===== Records =====
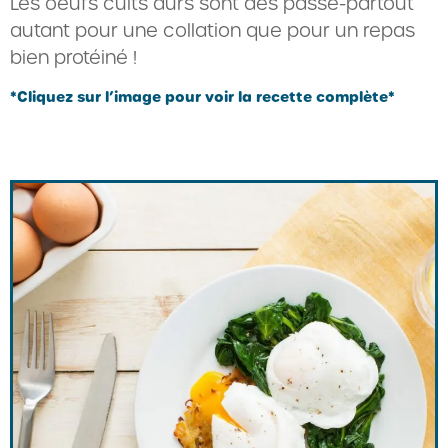
Les oeufs cuits durs sont des passe-partout
autant pour une collation que pour un repas
bien protéiné !
*Cliquez sur l’image pour voir la recette complète*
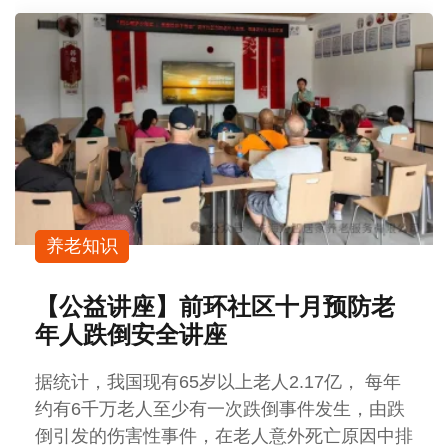
养老知识
【公益讲座】前环社区十月预防老
年人跌倒安全讲座
据统计，我国现有65岁以上老人2.17亿， 每年
约有6千万老人至少有一次跌倒事件发生，由跌
倒引发的伤害性事件，在老人意外死亡原因中排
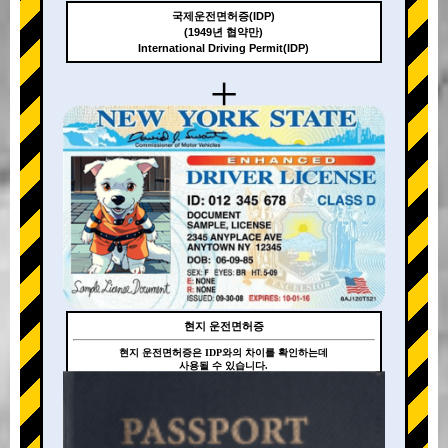
국제운전면허증(IDP)
(1949년 협약만)
International Driving Permit(IDP)
+
현지 운전면허증
현지 운전면허증은 IDP와의 차이를 확인하는데
사용될 수 있습니다.
+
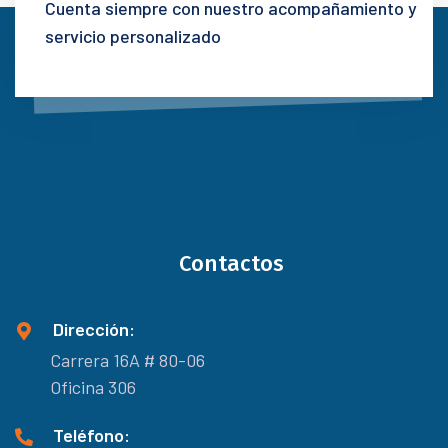
Cuenta siempre con nuestro acompañamiento y
servicio personalizado
Contactos
Dirección:
Carrera 16A # 80-06
Oficina 306
Teléfono:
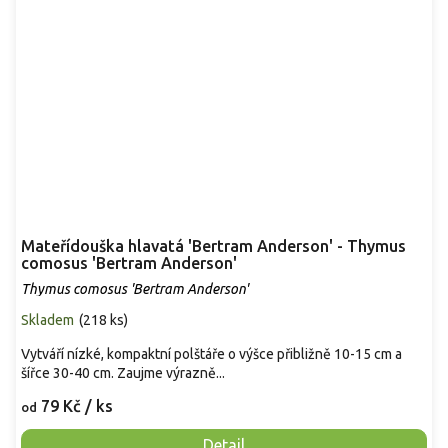
Mateřídouška hlavatá 'Bertram Anderson' - Thymus
comosus 'Bertram Anderson'
Thymus comosus 'Bertram Anderson'
Skladem
(
218 ks
)
Vytváří nízké, kompaktní polštáře o výšce přibližně 10-15 cm a
šířce 30-40 cm. Zaujme výrazně...
79 Kč
/ ks
od
Detail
=====
Problem to work on:
The answer must repeat every line of the listing exactly and leave the pictures out.

Solved problem:
Les oeufs cuits durs sont des passe-partout
autant pour une collation que pour un repas
bien protéiné !
*Cliquez sur l’image pour voir la recette complète*
养老知识
【公益讲座】前环社区十月预防老
年人跌倒安全讲座
据统计，我国现有65岁以上老人2.17亿， 每年
约有6千万老人至少有一次跌倒事件发生，由跌
倒引发的伤害性事件，在老人意外死亡原因中排
국제운전면허증(IDP)
(1949년 협약만)
International Driving Permit(IDP)
+
현지 운전면허증
현지 운전면허증은 IDP와의 차이를 확인하는데
사용될 수 있습니다.
+
Cuenta siempre con nuestro acompañamiento y
servicio personalizado
Contactos
Dirección:
Carrera 16A # 80-06
Oficina 306
Teléfono:
Mateřídouška hlavatá 'Bertram Anderson' - Thymus
comosus 'Bertram Anderson'
Thymus comosus 'Bertram Anderson'
Skladem
(
218 ks
)
Vytváří nízké, kompaktní polštáře o výšce přibližně 10-15 cm a
šířce 30-40 cm. Zaujme výrazně...
79 Kč
/ ks
od
Detail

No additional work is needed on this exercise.